__Your objective__
Going line by line through the records below, write out everything starting with the line containing "22: (262, 228, 1.68)" and going on through the line containing "32: (256, 255, 1.61)", exactly and inclusively. Pictures do not go in.
------------------------
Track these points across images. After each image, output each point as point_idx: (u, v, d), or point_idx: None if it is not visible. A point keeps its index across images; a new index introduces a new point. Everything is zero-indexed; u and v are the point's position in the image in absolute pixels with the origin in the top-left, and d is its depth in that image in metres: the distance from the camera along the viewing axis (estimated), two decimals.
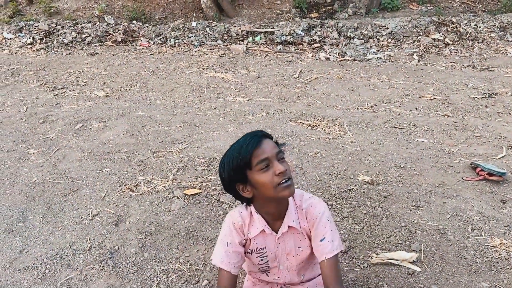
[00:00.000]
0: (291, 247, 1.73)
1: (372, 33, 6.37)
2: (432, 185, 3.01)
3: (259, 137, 1.55)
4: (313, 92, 4.79)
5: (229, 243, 1.68)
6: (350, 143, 3.67)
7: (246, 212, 1.70)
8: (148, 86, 5.19)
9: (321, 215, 1.67)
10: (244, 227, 1.70)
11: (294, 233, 1.71)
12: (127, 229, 2.57)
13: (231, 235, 1.69)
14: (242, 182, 1.56)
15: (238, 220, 1.69)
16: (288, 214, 1.67)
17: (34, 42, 7.10)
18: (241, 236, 1.70)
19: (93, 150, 3.65)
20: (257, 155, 1.52)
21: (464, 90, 4.76)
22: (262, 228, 1.68)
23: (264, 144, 1.53)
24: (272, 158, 1.52)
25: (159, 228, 2.58)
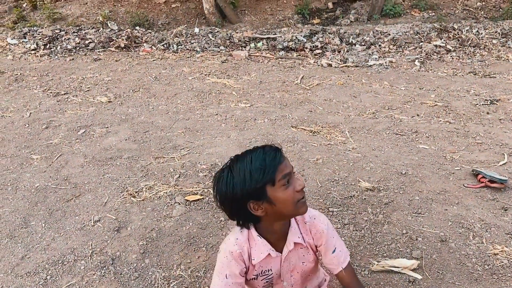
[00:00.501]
0: (296, 263, 1.69)
1: (374, 39, 6.39)
2: (433, 192, 3.01)
3: (279, 150, 1.47)
4: (314, 98, 4.81)
5: (228, 275, 1.57)
6: (351, 149, 3.68)
7: (243, 237, 1.60)
8: (151, 92, 5.22)
9: (327, 227, 1.65)
10: (243, 254, 1.60)
11: (298, 249, 1.66)
12: (128, 235, 2.58)
13: (229, 266, 1.58)
14: (257, 199, 1.44)
15: (235, 248, 1.58)
16: (292, 231, 1.62)
17: (38, 47, 7.15)
18: (241, 265, 1.60)
19: (95, 156, 3.67)
20: (281, 170, 1.43)
21: (466, 96, 4.76)
22: (267, 252, 1.60)
23: (285, 159, 1.46)
24: (292, 173, 1.46)
25: (161, 234, 2.59)
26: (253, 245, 1.61)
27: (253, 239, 1.60)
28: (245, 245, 1.60)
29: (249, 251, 1.61)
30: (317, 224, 1.64)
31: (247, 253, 1.61)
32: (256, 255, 1.61)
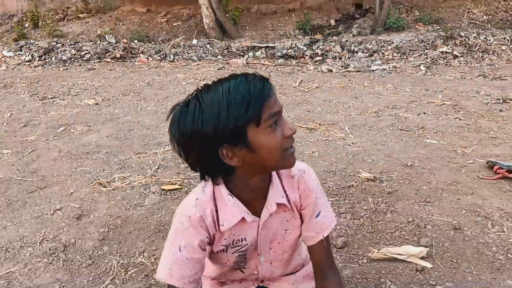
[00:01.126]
0: (277, 231, 1.30)
1: (376, 47, 6.15)
2: (443, 182, 2.65)
3: (267, 80, 1.08)
4: (313, 100, 4.50)
5: (182, 248, 1.18)
6: (351, 144, 3.34)
7: (206, 196, 1.21)
8: (141, 95, 4.95)
9: (316, 185, 1.28)
10: (205, 218, 1.20)
11: (281, 212, 1.27)
12: (89, 223, 2.24)
13: (185, 235, 1.18)
14: (233, 144, 1.07)
15: (194, 211, 1.19)
16: (274, 188, 1.23)
17: (33, 59, 7.00)
18: (202, 233, 1.20)
19: (71, 151, 3.36)
20: (270, 106, 1.06)
21: (476, 97, 4.43)
22: (241, 216, 1.21)
23: (275, 93, 1.10)
24: (281, 113, 1.10)
25: (126, 222, 2.24)
26: (221, 206, 1.21)
27: (222, 198, 1.20)
28: (209, 206, 1.20)
29: (213, 214, 1.21)
30: (307, 179, 1.27)
31: (210, 217, 1.21)
32: (226, 219, 1.21)
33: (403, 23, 8.08)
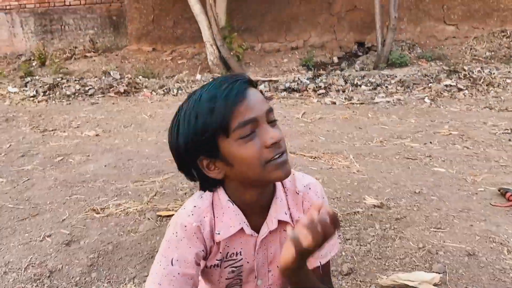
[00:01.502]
0: (276, 253, 1.16)
1: (380, 81, 6.13)
2: (454, 209, 2.51)
3: (244, 83, 0.99)
4: (316, 130, 4.43)
5: (175, 261, 1.04)
6: (356, 171, 3.22)
7: (204, 204, 1.10)
8: (143, 127, 4.90)
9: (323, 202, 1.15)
10: (202, 228, 1.07)
11: (282, 231, 1.14)
12: (78, 249, 2.11)
13: (179, 247, 1.06)
14: (208, 156, 1.01)
15: (190, 220, 1.06)
16: (277, 203, 1.11)
17: (37, 94, 7.03)
18: (198, 246, 1.07)
19: (67, 179, 3.26)
20: (240, 113, 0.95)
21: (483, 127, 4.34)
22: (240, 225, 1.09)
23: (251, 96, 0.98)
24: (261, 119, 0.97)
25: (118, 248, 2.11)
26: (219, 213, 1.09)
27: (221, 205, 1.09)
28: (207, 215, 1.08)
29: (212, 223, 1.09)
30: (312, 196, 1.14)
31: (208, 226, 1.08)
32: (223, 228, 1.09)
33: (406, 60, 8.12)
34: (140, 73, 8.88)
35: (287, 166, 1.01)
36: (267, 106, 0.99)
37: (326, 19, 9.76)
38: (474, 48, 8.62)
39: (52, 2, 11.31)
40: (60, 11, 11.43)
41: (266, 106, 0.99)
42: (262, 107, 0.98)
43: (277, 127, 1.01)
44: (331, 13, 9.71)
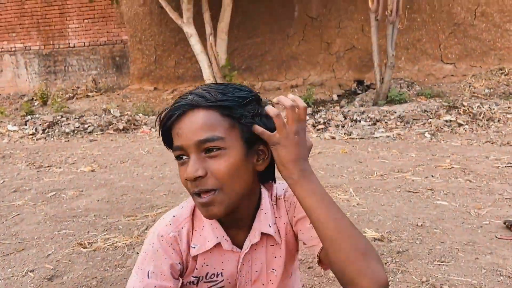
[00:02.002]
0: (261, 270, 1.08)
1: (379, 116, 6.11)
2: (459, 242, 2.39)
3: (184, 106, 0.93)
4: (315, 164, 4.34)
5: (151, 273, 0.99)
6: (356, 205, 3.12)
7: (184, 213, 1.05)
8: (139, 162, 4.83)
9: None
10: (179, 240, 1.02)
11: (268, 246, 1.08)
12: (60, 284, 1.99)
13: (155, 258, 1.00)
14: None
15: (167, 230, 1.02)
16: (261, 215, 1.05)
17: (36, 132, 7.03)
18: (174, 257, 1.02)
19: (57, 214, 3.16)
20: (174, 135, 0.96)
21: (485, 161, 4.25)
22: (217, 240, 1.03)
23: (183, 123, 0.93)
24: (189, 149, 0.92)
25: (103, 283, 1.99)
26: (198, 226, 1.04)
27: (201, 217, 1.03)
28: (185, 225, 1.03)
29: (189, 235, 1.04)
30: (288, 195, 1.08)
31: (186, 238, 1.03)
32: (199, 242, 1.03)
33: (405, 97, 8.14)
34: (140, 111, 8.92)
35: (208, 209, 0.93)
36: (200, 136, 0.91)
37: (325, 58, 9.90)
38: (473, 85, 8.66)
39: (56, 44, 11.56)
40: (64, 52, 11.66)
41: (197, 136, 0.91)
42: (192, 137, 0.91)
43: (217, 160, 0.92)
44: (330, 52, 9.86)
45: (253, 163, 0.98)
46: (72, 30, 11.40)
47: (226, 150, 0.92)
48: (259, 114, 0.97)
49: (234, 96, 0.94)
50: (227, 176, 0.92)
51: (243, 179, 0.95)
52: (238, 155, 0.93)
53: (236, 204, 0.97)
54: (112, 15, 11.12)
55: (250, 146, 0.96)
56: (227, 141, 0.92)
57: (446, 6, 9.07)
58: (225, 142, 0.92)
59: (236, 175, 0.93)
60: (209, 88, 0.96)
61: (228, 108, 0.93)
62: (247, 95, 0.96)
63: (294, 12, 9.85)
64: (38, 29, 11.51)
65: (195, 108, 0.93)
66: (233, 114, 0.93)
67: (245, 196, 1.00)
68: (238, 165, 0.93)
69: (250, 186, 1.00)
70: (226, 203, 0.93)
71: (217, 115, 0.92)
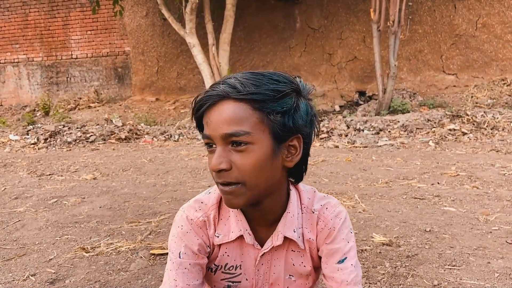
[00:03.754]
0: (279, 274, 1.06)
1: (382, 125, 6.08)
2: (469, 247, 2.35)
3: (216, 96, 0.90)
4: (319, 172, 4.31)
5: (183, 253, 1.00)
6: (362, 211, 3.07)
7: (211, 200, 1.04)
8: (142, 171, 4.80)
9: (342, 223, 1.04)
10: (208, 224, 1.02)
11: (289, 250, 1.05)
12: (62, 287, 1.93)
13: (184, 240, 1.02)
14: None
15: (196, 215, 1.02)
16: (286, 218, 1.02)
17: (38, 141, 7.00)
18: (205, 239, 1.03)
19: (59, 220, 3.12)
20: (204, 123, 0.94)
21: (491, 169, 4.21)
22: (240, 232, 1.01)
23: (213, 113, 0.90)
24: (216, 139, 0.91)
25: (106, 286, 1.94)
26: (224, 215, 1.04)
27: (227, 208, 1.02)
28: (212, 212, 1.03)
29: (216, 222, 1.03)
30: (328, 216, 1.04)
31: (213, 224, 1.03)
32: (223, 232, 1.02)
33: (407, 107, 8.13)
34: (142, 121, 8.91)
35: (229, 198, 0.92)
36: (227, 130, 0.88)
37: (327, 69, 9.92)
38: (475, 96, 8.66)
39: (59, 55, 11.61)
40: (67, 63, 11.70)
41: (224, 129, 0.89)
42: (219, 129, 0.89)
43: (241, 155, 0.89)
44: (331, 63, 9.89)
45: (282, 159, 0.94)
46: (75, 42, 11.46)
47: (253, 145, 0.89)
48: (293, 108, 0.92)
49: (268, 89, 0.90)
50: (252, 171, 0.90)
51: (268, 175, 0.92)
52: (265, 151, 0.90)
53: (258, 198, 0.95)
54: (115, 26, 11.18)
55: (280, 141, 0.92)
56: (254, 136, 0.89)
57: (447, 18, 9.11)
58: (252, 137, 0.89)
59: (261, 171, 0.91)
60: (243, 78, 0.92)
61: (259, 101, 0.89)
62: (283, 88, 0.91)
63: (296, 23, 9.91)
64: (41, 40, 11.57)
65: (225, 99, 0.90)
66: (263, 109, 0.89)
67: (270, 192, 0.97)
68: (264, 161, 0.90)
69: (276, 182, 0.97)
70: (247, 196, 0.92)
71: (247, 108, 0.89)
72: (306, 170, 1.05)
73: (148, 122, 8.90)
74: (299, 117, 0.93)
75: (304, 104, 0.95)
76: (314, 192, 1.09)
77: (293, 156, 0.96)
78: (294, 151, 0.96)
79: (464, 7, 9.02)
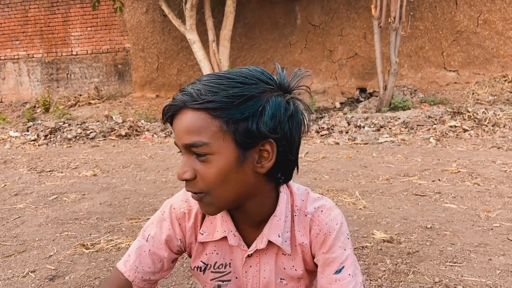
------------------------
__Task result__
22: (262, 228, 1.68)
23: (264, 144, 1.53)
24: (272, 158, 1.52)
25: (159, 228, 2.58)
[00:00.501]
0: (296, 263, 1.69)
1: (374, 39, 6.39)
2: (433, 192, 3.01)
3: (279, 150, 1.47)
4: (314, 98, 4.81)
5: (228, 275, 1.57)
6: (351, 149, 3.68)
7: (243, 237, 1.60)
8: (151, 92, 5.22)
9: (327, 227, 1.65)
10: (243, 254, 1.60)
11: (298, 249, 1.66)
12: (128, 235, 2.58)
13: (229, 266, 1.58)
14: (257, 199, 1.44)
15: (235, 248, 1.58)
16: (292, 231, 1.62)
17: (38, 47, 7.15)
18: (241, 265, 1.60)
19: (95, 156, 3.67)
20: (281, 170, 1.43)
21: (466, 96, 4.76)
22: (267, 252, 1.60)
23: (285, 159, 1.46)
24: (292, 173, 1.46)
25: (161, 234, 2.59)
26: (253, 245, 1.61)
27: (253, 239, 1.60)
28: (245, 245, 1.60)
29: (249, 251, 1.61)
30: (317, 224, 1.64)
31: (247, 253, 1.61)
32: (256, 255, 1.61)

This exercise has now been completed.